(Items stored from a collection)
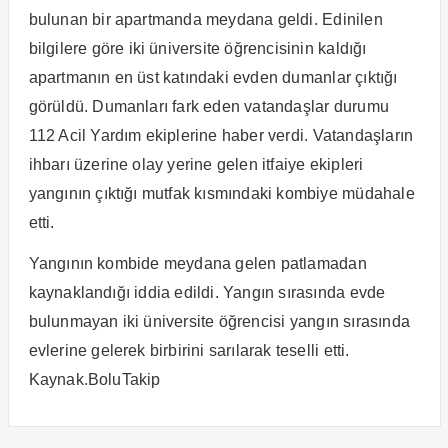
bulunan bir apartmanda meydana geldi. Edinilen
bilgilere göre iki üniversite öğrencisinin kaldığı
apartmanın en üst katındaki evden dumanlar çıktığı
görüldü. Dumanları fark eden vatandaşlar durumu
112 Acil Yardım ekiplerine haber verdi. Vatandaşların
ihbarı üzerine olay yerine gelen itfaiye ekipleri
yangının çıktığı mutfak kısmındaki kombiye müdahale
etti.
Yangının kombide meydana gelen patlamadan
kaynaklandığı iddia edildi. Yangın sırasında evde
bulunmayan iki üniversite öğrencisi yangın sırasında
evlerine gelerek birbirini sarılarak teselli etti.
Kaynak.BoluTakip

> _What you will do_
Arrange every line of text in the material above as a numbered list, skipping any blank lines and leaving the pictures out.

> _Your solution_
1. bulunan bir apartmanda meydana geldi. Edinilen
2. bilgilere göre iki üniversite öğrencisinin kaldığı
3. apartmanın en üst katındaki evden dumanlar çıktığı
4. görüldü. Dumanları fark eden vatandaşlar durumu
5. 112 Acil Yardım ekiplerine haber verdi. Vatandaşların
6. ihbarı üzerine olay yerine gelen itfaiye ekipleri
7. yangının çıktığı mutfak kısmındaki kombiye müdahale
8. etti.
9. Yangının kombide meydana gelen patlamadan
10. kaynaklandığı iddia edildi. Yangın sırasında evde
11. bulunmayan iki üniversite öğrencisi yangın sırasında
12. evlerine gelerek birbirini sarılarak teselli etti.
13. Kaynak.BoluTakip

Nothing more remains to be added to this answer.